**THE TASK:** Output the lines of the listing below as a JSON list of strings, one string per line, with blank lines left out. Include only the lines that start at the one containing "family: Polemoniaceae" and end at the last line of the listing.

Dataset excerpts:
++++++

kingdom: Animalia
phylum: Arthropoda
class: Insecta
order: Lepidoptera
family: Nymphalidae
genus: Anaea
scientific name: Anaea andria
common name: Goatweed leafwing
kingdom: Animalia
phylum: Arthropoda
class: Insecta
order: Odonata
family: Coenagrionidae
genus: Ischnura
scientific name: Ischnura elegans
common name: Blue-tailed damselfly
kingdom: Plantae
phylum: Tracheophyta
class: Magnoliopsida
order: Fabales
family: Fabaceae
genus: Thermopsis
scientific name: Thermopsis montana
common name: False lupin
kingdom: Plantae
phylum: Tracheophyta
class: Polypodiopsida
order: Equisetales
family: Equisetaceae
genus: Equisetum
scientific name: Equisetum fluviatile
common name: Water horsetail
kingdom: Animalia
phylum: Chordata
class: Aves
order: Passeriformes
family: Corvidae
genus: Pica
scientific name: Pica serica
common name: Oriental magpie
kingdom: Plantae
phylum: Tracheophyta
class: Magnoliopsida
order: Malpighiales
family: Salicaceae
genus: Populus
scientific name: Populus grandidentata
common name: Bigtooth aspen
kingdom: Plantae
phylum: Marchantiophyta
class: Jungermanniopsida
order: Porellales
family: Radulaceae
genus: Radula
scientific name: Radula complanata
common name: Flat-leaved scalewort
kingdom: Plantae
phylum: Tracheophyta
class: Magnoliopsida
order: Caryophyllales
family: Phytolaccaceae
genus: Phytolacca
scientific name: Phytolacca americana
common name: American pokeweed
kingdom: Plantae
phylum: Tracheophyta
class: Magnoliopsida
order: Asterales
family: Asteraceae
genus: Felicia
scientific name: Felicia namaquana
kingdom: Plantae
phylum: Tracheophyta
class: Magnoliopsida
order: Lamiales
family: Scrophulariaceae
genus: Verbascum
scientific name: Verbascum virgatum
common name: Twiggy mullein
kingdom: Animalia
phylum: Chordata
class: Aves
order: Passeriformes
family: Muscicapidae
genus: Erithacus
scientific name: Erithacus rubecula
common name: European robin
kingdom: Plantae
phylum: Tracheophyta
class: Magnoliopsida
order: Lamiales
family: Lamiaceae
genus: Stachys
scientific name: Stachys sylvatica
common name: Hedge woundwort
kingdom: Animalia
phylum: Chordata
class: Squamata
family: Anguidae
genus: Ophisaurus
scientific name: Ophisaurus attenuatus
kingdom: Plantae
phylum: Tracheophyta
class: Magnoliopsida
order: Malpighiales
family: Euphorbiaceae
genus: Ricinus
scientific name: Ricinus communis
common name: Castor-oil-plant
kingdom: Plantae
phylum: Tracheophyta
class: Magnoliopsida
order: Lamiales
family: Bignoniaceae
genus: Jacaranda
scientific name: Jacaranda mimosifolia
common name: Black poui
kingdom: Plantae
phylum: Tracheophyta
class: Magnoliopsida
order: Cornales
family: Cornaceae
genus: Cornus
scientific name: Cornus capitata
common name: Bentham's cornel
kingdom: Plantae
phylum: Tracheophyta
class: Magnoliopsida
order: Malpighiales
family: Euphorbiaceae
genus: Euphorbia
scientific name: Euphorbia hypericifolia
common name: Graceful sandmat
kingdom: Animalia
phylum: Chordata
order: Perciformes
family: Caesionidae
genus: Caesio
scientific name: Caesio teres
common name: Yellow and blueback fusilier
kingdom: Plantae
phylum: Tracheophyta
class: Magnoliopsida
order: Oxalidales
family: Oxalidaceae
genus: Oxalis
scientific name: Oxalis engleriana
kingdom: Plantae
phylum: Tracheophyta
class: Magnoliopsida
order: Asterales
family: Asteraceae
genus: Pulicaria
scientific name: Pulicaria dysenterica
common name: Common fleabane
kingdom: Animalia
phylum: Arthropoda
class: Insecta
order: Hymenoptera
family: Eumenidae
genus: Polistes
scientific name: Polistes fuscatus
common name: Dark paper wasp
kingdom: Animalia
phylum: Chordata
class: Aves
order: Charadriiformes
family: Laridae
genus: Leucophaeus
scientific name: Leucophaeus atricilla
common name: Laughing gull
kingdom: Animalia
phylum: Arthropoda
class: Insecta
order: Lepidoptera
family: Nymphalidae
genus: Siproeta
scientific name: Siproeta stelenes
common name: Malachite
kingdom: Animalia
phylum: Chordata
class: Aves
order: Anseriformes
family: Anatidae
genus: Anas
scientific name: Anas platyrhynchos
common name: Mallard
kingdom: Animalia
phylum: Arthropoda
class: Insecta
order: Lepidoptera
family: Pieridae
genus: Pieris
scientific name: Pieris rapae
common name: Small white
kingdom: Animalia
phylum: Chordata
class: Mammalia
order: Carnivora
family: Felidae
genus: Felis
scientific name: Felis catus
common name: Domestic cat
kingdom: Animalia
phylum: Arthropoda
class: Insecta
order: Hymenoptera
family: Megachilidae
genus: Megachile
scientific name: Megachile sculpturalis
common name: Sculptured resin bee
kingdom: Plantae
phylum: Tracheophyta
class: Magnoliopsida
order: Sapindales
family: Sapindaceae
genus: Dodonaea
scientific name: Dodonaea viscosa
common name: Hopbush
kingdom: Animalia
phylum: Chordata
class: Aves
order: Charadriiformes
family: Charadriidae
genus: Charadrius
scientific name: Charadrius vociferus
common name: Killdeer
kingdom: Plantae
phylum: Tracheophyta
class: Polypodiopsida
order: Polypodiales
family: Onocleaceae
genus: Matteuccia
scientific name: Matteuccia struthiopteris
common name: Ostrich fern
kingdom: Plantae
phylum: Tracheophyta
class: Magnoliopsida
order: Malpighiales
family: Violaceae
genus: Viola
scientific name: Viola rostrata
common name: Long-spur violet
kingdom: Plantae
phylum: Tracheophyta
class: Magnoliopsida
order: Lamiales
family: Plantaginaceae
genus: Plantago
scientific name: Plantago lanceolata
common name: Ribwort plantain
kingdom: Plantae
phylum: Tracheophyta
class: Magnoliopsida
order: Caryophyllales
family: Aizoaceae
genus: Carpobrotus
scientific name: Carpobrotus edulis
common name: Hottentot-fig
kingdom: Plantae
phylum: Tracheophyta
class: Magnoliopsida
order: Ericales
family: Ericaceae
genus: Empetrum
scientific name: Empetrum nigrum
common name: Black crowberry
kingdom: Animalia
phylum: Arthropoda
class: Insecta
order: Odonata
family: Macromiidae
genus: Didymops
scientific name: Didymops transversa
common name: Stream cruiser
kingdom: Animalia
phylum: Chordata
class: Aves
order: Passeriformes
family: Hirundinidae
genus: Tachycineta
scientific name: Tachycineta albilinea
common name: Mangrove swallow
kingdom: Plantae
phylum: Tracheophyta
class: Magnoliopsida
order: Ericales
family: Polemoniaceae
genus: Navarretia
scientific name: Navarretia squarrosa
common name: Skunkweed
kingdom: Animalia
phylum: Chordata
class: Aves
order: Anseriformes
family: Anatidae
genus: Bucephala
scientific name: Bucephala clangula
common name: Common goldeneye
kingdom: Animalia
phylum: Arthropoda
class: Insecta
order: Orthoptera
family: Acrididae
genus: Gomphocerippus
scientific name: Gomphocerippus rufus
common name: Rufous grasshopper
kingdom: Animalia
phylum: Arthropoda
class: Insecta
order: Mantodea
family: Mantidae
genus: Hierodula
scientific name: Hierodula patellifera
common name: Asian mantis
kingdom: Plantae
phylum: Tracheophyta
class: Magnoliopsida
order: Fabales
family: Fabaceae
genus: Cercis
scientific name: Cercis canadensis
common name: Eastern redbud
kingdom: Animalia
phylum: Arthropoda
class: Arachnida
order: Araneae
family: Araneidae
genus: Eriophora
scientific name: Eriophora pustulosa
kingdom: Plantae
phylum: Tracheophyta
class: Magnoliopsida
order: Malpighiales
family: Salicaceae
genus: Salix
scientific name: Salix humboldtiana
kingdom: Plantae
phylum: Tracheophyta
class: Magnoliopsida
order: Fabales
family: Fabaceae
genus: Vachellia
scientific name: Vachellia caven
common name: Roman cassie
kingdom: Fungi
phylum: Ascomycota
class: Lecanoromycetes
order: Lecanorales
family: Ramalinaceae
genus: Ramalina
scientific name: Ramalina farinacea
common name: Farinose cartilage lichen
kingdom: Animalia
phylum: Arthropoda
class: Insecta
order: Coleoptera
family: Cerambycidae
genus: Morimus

++++++

**PROBLEM SOLUTION:**
[
  "family: Polemoniaceae",
  "genus: Navarretia",
  "scientific name: Navarretia squarrosa",
  "common name: Skunkweed",
  "kingdom: Animalia",
  "phylum: Chordata",
  "class: Aves",
  "order: Anseriformes",
  "family: Anatidae",
  "genus: Bucephala",
  "scientific name: Bucephala clangula",
  "common name: Common goldeneye",
  "kingdom: Animalia",
  "phylum: Arthropoda",
  "class: Insecta",
  "order: Orthoptera",
  "family: Acrididae",
  "genus: Gomphocerippus",
  "scientific name: Gomphocerippus rufus",
  "common name: Rufous grasshopper",
  "kingdom: Animalia",
  "phylum: Arthropoda",
  "class: Insecta",
  "order: Mantodea",
  "family: Mantidae",
  "genus: Hierodula",
  "scientific name: Hierodula patellifera",
  "common name: Asian mantis",
  "kingdom: Plantae",
  "phylum: Tracheophyta",
  "class: Magnoliopsida",
  "order: Fabales",
  "family: Fabaceae",
  "genus: Cercis",
  "scientific name: Cercis canadensis",
  "common name: Eastern redbud",
  "kingdom: Animalia",
  "phylum: Arthropoda",
  "class: Arachnida",
  "order: Araneae",
  "family: Araneidae",
  "genus: Eriophora",
  "scientific name: Eriophora pustulosa",
  "kingdom: Plantae",
  "phylum: Tracheophyta",
  "class: Magnoliopsida",
  "order: Malpighiales",
  "family: Salicaceae",
  "genus: Salix",
  "scientific name: Salix humboldtiana",
  "kingdom: Plantae",
  "phylum: Tracheophyta",
  "class: Magnoliopsida",
  "order: Fabales",
  "family: Fabaceae",
  "genus: Vachellia",
  "scientific name: Vachellia caven",
  "common name: Roman cassie",
  "kingdom: Fungi",
  "phylum: Ascomycota",
  "class: Lecanoromycetes",
  "order: Lecanorales",
  "family: Ramalinaceae",
  "genus: Ramalina",
  "scientific name: Ramalina farinacea",
  "common name: Farinose cartilage lichen",
  "kingdom: Animalia",
  "phylum: Arthropoda",
  "class: Insecta",
  "order: Coleoptera",
  "family: Cerambycidae",
  "genus: Morimus"
]